7. Run `sh run-docker-sh` in the your root directory of your project

8. (Optional) You can add a [cronjob](https://medium.com/@gavinwiener/how-to-schedule-a-python-script-cron-job-dea6cbf69f4e) that executes the `clean_database.py` in the `utils/` folder everyday. This script removes old data from the database.

9) That's all! It's ALIVE!

You can run the `stop-docker.sh` script to stop the Docker containers.

# Limitations

- The model I trained is not great and will only work for tweets in Spanish. If you want high-quality results, make sure to dedicate some time to building your model.
- If you choose to track a very popular account, the application might not be able to do it at a proper pace.
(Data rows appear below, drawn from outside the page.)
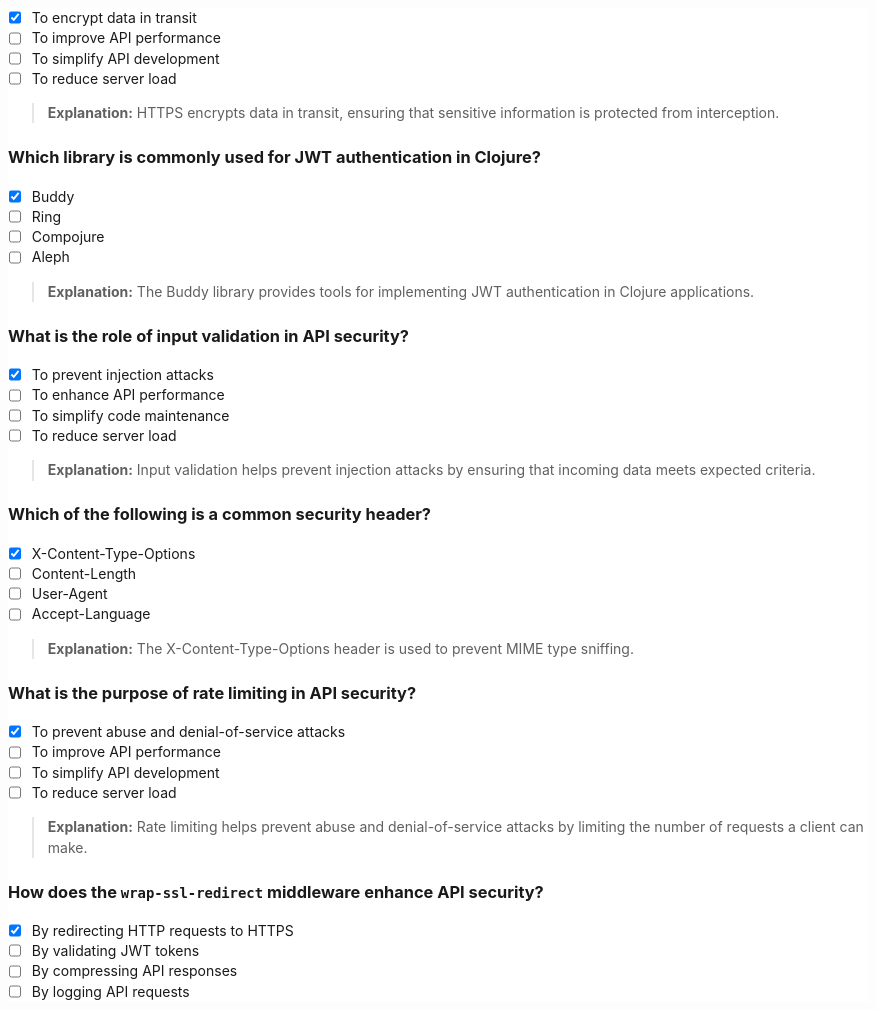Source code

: - [x] To encrypt data in transit
- [ ] To improve API performance
- [ ] To simplify API development
- [ ] To reduce server load

> **Explanation:** HTTPS encrypts data in transit, ensuring that sensitive information is protected from interception.

### Which library is commonly used for JWT authentication in Clojure?

- [x] Buddy
- [ ] Ring
- [ ] Compojure
- [ ] Aleph

> **Explanation:** The Buddy library provides tools for implementing JWT authentication in Clojure applications.

### What is the role of input validation in API security?

- [x] To prevent injection attacks
- [ ] To enhance API performance
- [ ] To simplify code maintenance
- [ ] To reduce server load

> **Explanation:** Input validation helps prevent injection attacks by ensuring that incoming data meets expected criteria.

### Which of the following is a common security header?

- [x] X-Content-Type-Options
- [ ] Content-Length
- [ ] User-Agent
- [ ] Accept-Language

> **Explanation:** The X-Content-Type-Options header is used to prevent MIME type sniffing.

### What is the purpose of rate limiting in API security?

- [x] To prevent abuse and denial-of-service attacks
- [ ] To improve API performance
- [ ] To simplify API development
- [ ] To reduce server load

> **Explanation:** Rate limiting helps prevent abuse and denial-of-service attacks by limiting the number of requests a client can make.

### How does the `wrap-ssl-redirect` middleware enhance API security?

- [x] By redirecting HTTP requests to HTTPS
- [ ] By validating JWT tokens
- [ ] By compressing API responses
- [ ] By logging API requests
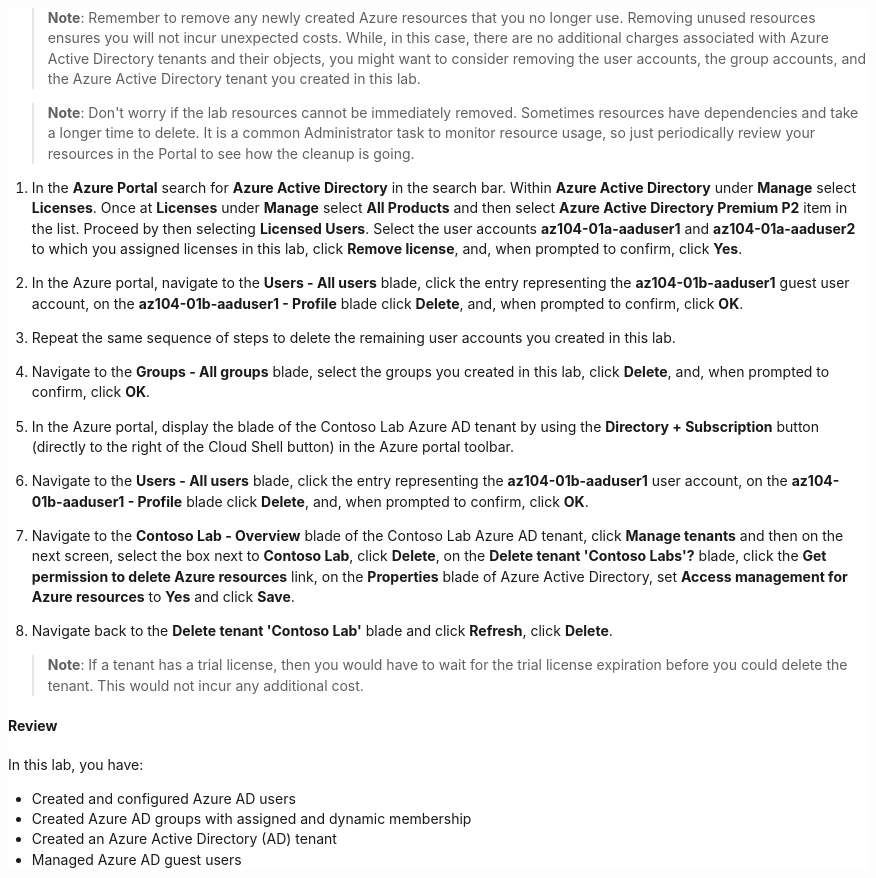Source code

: > **Note**: Remember to remove any newly created Azure resources that you no longer use. Removing unused resources ensures you will not incur unexpected costs. While, in this case, there are no additional charges associated with Azure Active Directory tenants and their objects, you might want to consider removing the user accounts, the group accounts, and the Azure Active Directory tenant you created in this lab.

 > **Note**:  Don't worry if the lab resources cannot be immediately removed. Sometimes resources have dependencies and take a longer time to delete. It is a common Administrator task to monitor resource usage, so just periodically review your resources in the Portal to see how the cleanup is going. 

1. In the **Azure Portal** search for **Azure Active Directory** in the search bar. Within **Azure Active Directory** under **Manage** select **Licenses**. Once at **Licenses** under **Manage** select **All Products** and then select **Azure Active Directory Premium P2** item in the list. Proceed by then selecting **Licensed Users**. Select the user accounts **az104-01a-aaduser1** and **az104-01a-aaduser2** to which you assigned licenses in this lab, click **Remove license**, and, when prompted to confirm, click **Yes**.

1. In the Azure portal, navigate to the **Users - All users** blade, click the entry representing the **az104-01b-aaduser1** guest user account, on the **az104-01b-aaduser1 - Profile** blade click **Delete**, and, when prompted to confirm, click **OK**.

1. Repeat the same sequence of steps to delete the remaining user accounts you created in this lab.

1. Navigate to the **Groups - All groups** blade, select the groups you created in this lab, click **Delete**, and, when prompted to confirm, click **OK**.

1. In the Azure portal, display the blade of the Contoso Lab Azure AD tenant by using the **Directory + Subscription** button (directly to the right of the Cloud Shell button) in the Azure portal toolbar.

1. Navigate to the **Users - All users** blade, click the entry representing the **az104-01b-aaduser1** user account, on the **az104-01b-aaduser1 - Profile** blade click **Delete**, and, when prompted to confirm, click **OK**.

1. Navigate to the **Contoso Lab - Overview** blade of the Contoso Lab Azure AD tenant, click **Manage tenants** and then on the next screen, select the box next to **Contoso Lab**, click **Delete**, on the **Delete tenant 'Contoso Labs'?** blade, click the **Get permission to delete Azure resources** link, on the **Properties** blade of Azure Active Directory, set **Access management for Azure resources** to **Yes** and click **Save**.

1. Navigate back to the **Delete tenant 'Contoso Lab'** blade and click **Refresh**, click **Delete**.

> **Note**: If a tenant has a trial license, then you would have to wait for the trial license expiration before you could delete the tenant. This would not incur any additional cost.

#### Review

In this lab, you have:

- Created and configured Azure AD users
- Created Azure AD groups with assigned and dynamic membership
- Created an Azure Active Directory (AD) tenant
- Managed Azure AD guest users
I do not paginate results from the API, so the fetcher will only get the last 100 results from whatever interval you decide to use.
- The fetcher tries to get tweets in the interval you defined. However, if it takes too much time to process the tweets, it will not guarantee that it works with that frequency.
- If you are planning on having an SSL certificate, then you'll to do some changes on the NGINX service.
- For local development, I was using Python virtual environments. I only used Docker for deploying the application.
- As usual, parts of the code come from tutorials, Stack Overflow questions, and blog posts. I did not keep track of these, but if you feel any attribution is due, shoot me a message.
- Finally, this was just an experimental project I did for fun. I just added a couple of tests for the fetcher. So expect bugs.